Bankruptcy, ill will plague Bryant
Margaret Cole expected great things when she went to work at the Anita Bryant Music Mansion, a plantation-style showplace with towering white columns and sparkling chandeliers set in the foothills of the Smoky Mountains.
“There’s something about the theater business that just gets in your blood,” she said.
The first to arrive in the morning and the last to leave at night, Cole, a 58-year-old Baptist, felt she was doing something good for the world: Anita Bryant, the show’s star, would belt out tunes from her ’50s and ’60s heyday, but the cornerstone of her act was a lengthy segment in which she preached her Christian beliefs.
Attendance was so sparse some nights that the manager put employees in the seats to boost the cast’s morale. Cole, who worked in the ticket office, didn’t mind.
“I thank God daily I have a Christian place to work,” she told Tennessee labor investigators in August 2000. She scowled at locals who started to bad-mouth Bryant and Charlie Dry, the singer’s husband and business partner.

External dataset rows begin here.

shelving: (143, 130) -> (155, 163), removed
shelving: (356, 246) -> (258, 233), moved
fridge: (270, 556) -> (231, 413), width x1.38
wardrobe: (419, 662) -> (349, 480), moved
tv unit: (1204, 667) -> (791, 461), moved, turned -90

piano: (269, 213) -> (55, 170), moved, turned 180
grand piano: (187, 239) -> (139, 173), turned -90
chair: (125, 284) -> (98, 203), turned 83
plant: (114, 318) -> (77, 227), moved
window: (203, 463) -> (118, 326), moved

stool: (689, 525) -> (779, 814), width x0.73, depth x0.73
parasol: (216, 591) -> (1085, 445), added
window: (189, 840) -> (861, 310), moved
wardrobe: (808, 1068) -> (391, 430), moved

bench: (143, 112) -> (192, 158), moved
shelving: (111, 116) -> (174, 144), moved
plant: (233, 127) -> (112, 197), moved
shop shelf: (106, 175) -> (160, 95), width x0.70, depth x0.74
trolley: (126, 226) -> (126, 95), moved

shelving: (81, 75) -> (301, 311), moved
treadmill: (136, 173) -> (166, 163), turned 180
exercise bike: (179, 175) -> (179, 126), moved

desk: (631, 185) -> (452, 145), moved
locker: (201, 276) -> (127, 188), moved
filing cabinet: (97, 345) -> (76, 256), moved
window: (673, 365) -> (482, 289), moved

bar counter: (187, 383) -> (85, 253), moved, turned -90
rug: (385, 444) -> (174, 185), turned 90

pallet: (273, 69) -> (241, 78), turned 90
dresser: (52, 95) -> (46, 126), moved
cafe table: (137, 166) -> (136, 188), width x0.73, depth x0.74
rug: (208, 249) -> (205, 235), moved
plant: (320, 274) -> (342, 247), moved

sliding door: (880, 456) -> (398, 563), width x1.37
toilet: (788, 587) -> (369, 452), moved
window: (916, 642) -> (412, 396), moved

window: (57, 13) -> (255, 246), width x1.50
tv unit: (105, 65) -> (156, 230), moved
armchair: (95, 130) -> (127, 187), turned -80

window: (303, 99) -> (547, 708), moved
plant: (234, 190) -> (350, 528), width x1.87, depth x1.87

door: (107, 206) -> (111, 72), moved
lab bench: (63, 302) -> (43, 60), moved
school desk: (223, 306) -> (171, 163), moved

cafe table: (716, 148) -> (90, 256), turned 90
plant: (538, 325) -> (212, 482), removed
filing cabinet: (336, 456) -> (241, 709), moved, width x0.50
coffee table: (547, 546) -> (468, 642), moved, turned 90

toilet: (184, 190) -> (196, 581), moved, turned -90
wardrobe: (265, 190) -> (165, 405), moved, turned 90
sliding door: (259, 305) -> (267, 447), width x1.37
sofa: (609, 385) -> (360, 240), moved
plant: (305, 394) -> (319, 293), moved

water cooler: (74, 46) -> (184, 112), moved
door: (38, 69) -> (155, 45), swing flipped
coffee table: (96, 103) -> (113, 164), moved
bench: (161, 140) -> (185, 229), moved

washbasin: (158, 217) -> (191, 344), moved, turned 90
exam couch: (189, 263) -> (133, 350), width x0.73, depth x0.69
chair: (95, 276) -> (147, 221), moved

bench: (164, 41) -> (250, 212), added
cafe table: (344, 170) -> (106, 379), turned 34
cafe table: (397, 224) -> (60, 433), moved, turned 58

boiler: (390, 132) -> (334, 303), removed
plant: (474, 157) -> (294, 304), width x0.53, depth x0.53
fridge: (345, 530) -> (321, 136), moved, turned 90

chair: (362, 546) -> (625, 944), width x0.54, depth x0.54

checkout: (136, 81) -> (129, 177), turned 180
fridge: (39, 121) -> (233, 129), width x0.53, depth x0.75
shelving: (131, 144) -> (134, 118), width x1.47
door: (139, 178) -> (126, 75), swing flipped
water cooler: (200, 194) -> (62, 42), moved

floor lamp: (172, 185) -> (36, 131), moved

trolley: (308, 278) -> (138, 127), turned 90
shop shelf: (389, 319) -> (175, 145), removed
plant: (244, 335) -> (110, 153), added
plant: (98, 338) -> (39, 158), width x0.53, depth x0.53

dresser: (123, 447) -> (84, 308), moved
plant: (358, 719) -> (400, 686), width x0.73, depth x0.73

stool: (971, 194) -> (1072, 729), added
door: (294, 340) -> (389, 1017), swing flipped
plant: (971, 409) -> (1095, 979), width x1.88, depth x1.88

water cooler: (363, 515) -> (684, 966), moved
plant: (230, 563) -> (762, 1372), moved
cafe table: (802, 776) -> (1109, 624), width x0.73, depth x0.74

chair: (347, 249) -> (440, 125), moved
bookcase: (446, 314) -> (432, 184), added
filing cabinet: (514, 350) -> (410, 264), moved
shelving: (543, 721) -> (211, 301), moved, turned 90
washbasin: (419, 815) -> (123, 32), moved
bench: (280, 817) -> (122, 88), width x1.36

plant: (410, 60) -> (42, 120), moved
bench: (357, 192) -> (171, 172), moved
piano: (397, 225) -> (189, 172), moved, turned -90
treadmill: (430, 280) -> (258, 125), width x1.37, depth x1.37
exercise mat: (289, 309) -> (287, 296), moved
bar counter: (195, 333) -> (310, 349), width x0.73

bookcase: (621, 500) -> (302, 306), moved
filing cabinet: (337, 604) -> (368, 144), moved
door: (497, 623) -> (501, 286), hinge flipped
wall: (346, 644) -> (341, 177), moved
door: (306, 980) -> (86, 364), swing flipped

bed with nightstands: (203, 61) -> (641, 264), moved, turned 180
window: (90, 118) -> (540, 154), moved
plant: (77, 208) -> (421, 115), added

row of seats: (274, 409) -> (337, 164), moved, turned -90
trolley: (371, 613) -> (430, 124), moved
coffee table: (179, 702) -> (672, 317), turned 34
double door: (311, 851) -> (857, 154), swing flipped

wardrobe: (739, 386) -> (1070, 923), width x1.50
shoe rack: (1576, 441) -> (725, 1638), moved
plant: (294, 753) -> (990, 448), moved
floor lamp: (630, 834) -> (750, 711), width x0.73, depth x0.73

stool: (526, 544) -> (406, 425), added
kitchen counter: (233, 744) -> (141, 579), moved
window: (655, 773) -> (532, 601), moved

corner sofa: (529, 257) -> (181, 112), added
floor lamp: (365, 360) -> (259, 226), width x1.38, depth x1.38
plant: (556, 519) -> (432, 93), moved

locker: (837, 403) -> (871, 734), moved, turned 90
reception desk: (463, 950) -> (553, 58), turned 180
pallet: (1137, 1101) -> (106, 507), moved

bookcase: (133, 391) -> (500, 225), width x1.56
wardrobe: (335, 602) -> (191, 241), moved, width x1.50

But even Cole gave up on the couple after six months of bounced paychecks and daily promises that God would bring forth new investors. She holds little hope of ever seeing more than $6,400 in missed pay.
Here in the hills of eastern Tennessee, the story is much the same for dozens of others who labored, often for weeks or months without pay, to produce Bryant’s jaunty, toe-tapping show, “Anita With Love.”
Twenty-five years after her famous antigay crusade in Florida ended a high-flying career, Bryant, 62, is known in three other states for not paying bills. She has spent the past few years in small entertainment capitals across the Bible Belt, gamely attempting a comeback but leaving bankruptcy and ill will in her wake.
It has been a long, difficult slide for Bryant, who, as a wholesome, 30-something singer in the 1970s, was proclaimed the “Most Admired Woman in America” by Good Housekeeping magazine three years running.